Endişe yaratan konular
Ancak kaydedilen ilerlemeye rağmen bazı konuların endişe yarattığı vurgusu da yeni raporda dikkat çekiyor.
Daha somut olarak, Kıbrıs’taki tek eşitlik kurumu olan Ombudsmanlık kurumunun hâlâ ayrımcılık veya hoşgörüsüzlük mağdurları adına dava açma veya davalara katılma yetkisi bulunmamaktadır.
ECRI ayrıca okullarda öğrencilerin ya da ebeveynlerinin rızası olmaksızın ve din konusundaki görüşleri dikkate alınmaksızın düzenlendiği bildirilen Ortodoks ayinlerinden de endişe duymaktadır.
ECRI, düzensiz olarak bulunan göçmenlerin insan haklarıyla ilgili tüm temel politika alanlarında güvenlik duvarı olarak adlandırılan uygulamaların bulunmamasından ve bu göçmenlerle ilgili olarak iş mahkemelerinde yürütülen işlemlerin bu göçmenlerin sınır dışı edilmelerine yol açmasından üzüntü duyduğunu belirtmiştir.
ECRI ayrıca bazı gey ve lezbiyenlerin sözde dönüşüm terapilerine tabi tutulmasıyla ilgili olarak bildirilen uygulamaları da ciddî bir endişe konusu olarak görmektedir.
Raporda, “ECRI’yi ilgilendiren çeşitli grupları etkileyen nefret söylemi Kıbrıs’ta kamusal söylemde yaygınlığını korumaktadır.
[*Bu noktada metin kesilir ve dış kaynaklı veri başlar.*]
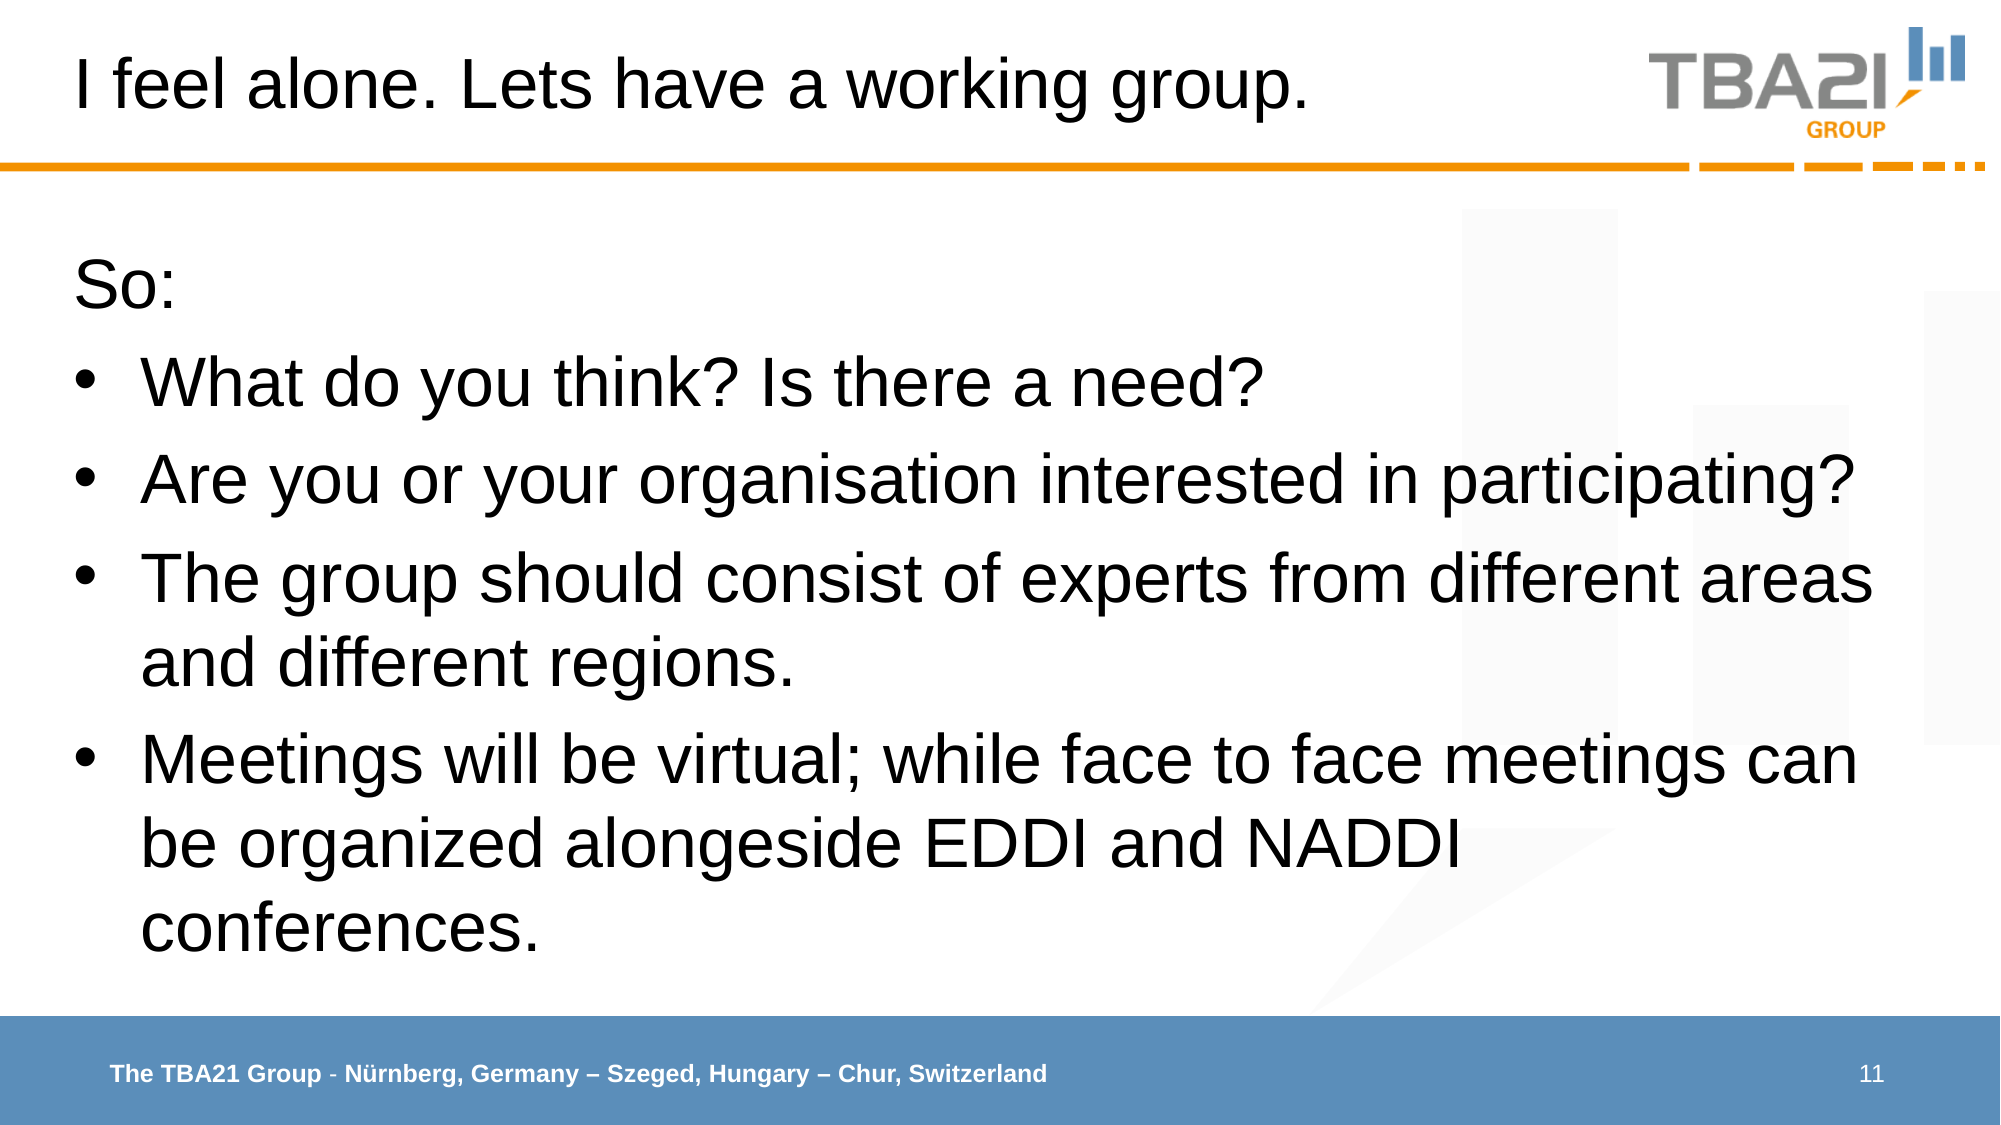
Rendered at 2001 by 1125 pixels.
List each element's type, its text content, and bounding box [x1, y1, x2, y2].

list So: What do you think? Is there a need? Are you or your organisation interested in participating? The group should consist of experts from different areas and different regions. Meetings will be virtual; while face to face meetings can be organized alongeside EDDI and NADDI conferences. [58, 230, 1900, 989]
slide_number 11 [1433, 1042, 1900, 1103]
picture [1649, 27, 1965, 138]
title I feel alone. Lets have a working group. [58, 5, 1615, 156]
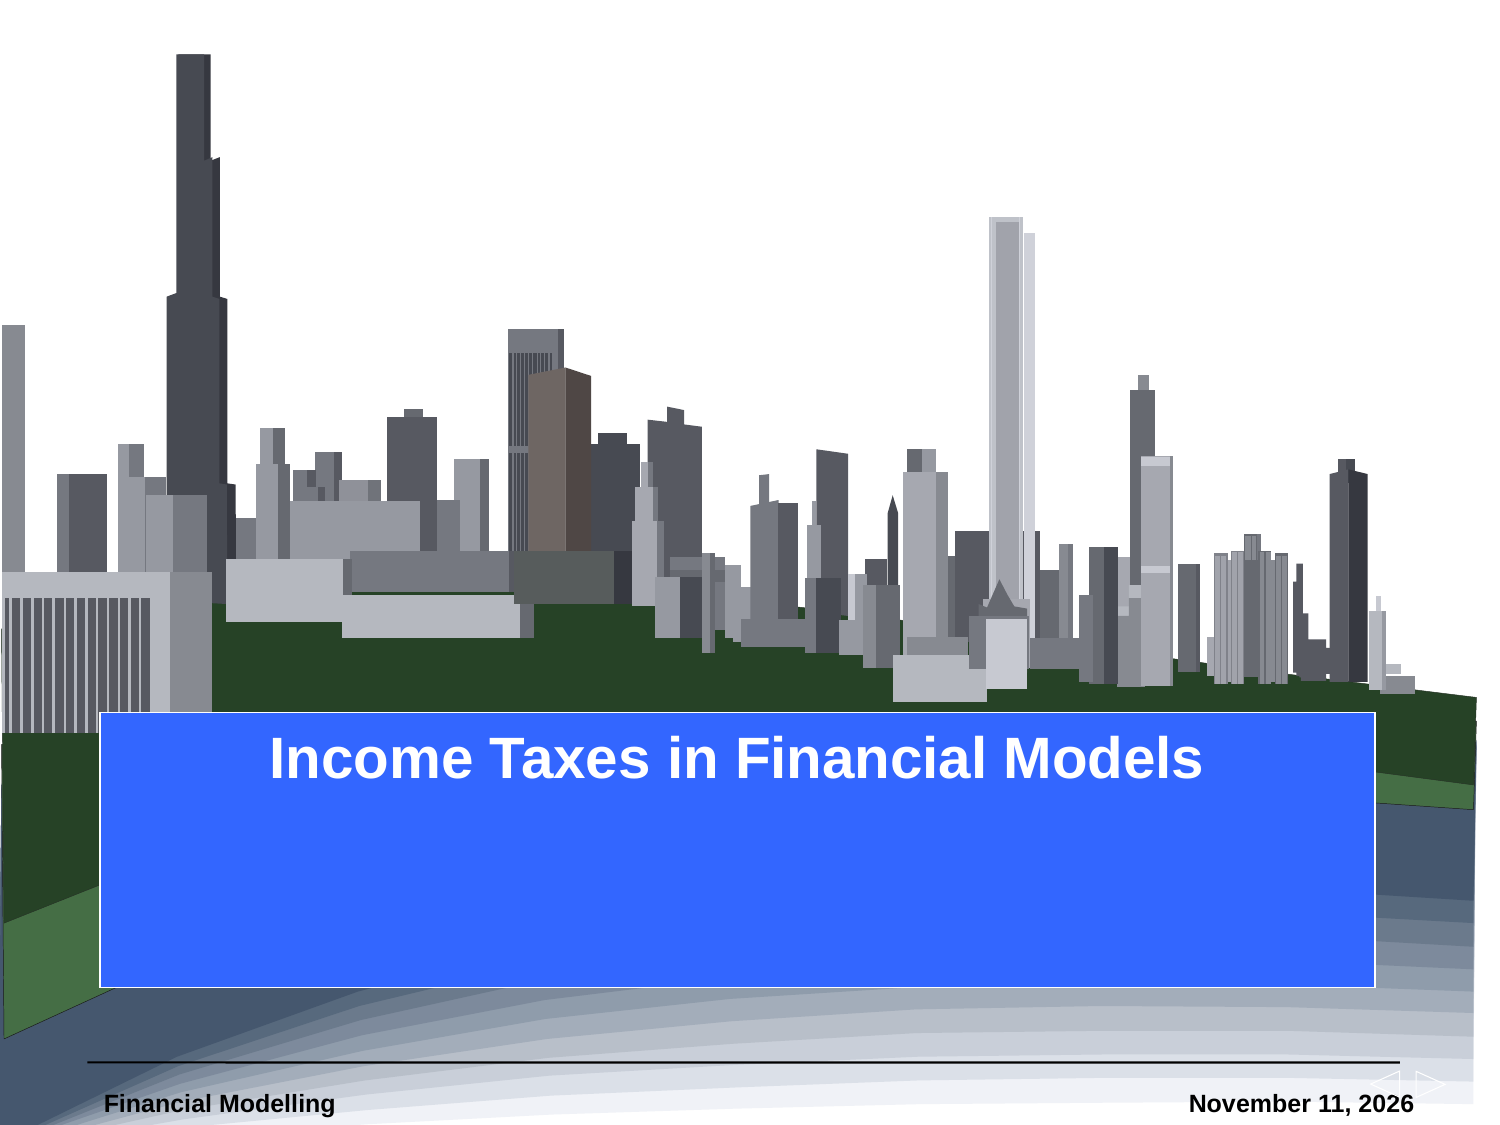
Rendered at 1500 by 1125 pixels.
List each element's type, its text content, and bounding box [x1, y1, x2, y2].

title Income Taxes in Financial Models [99, 712, 1376, 988]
Nefret söylemi olaylarını izlemek için kapsamlı bir sistem mevcut değildir. Buna ek olarak, ırkçı ve diğer nefret söylemi türlerinin ve karşı söylemlerin kamuya mal olmuş kişiler tarafından kesin ve hızlı bir şekilde kınandığı örnekler de münferit kalmaktadır” denildi.
Rapora göre, “ilkokul çağındaki uluslararası koruma başvurusunda bulunan çocukların, genellikle yaşlarına göre normal okul sınıflarına yerleştirilmeleri, merkezi okul derslerinde daha önce edindikleri becerilerin göz ardı edilmesi ve Yunanca hazırlık dersleri verilmemesi, okula entegrasyonları ve okuldaki başarıları önünde büyük bir engel teşkil etmektedir.”
Ayrıca, “Kıbrıs’taki göçmenlere destek verenler başta olmak üzere birçok STK’nın övgüye değer çalışmalarına rağmen, 2017 yılında getirilen yeni kayıt kuralları nedeniyle bu tür bir destek sağlama olanaklarının riske atıldığı” belirtilmektedir.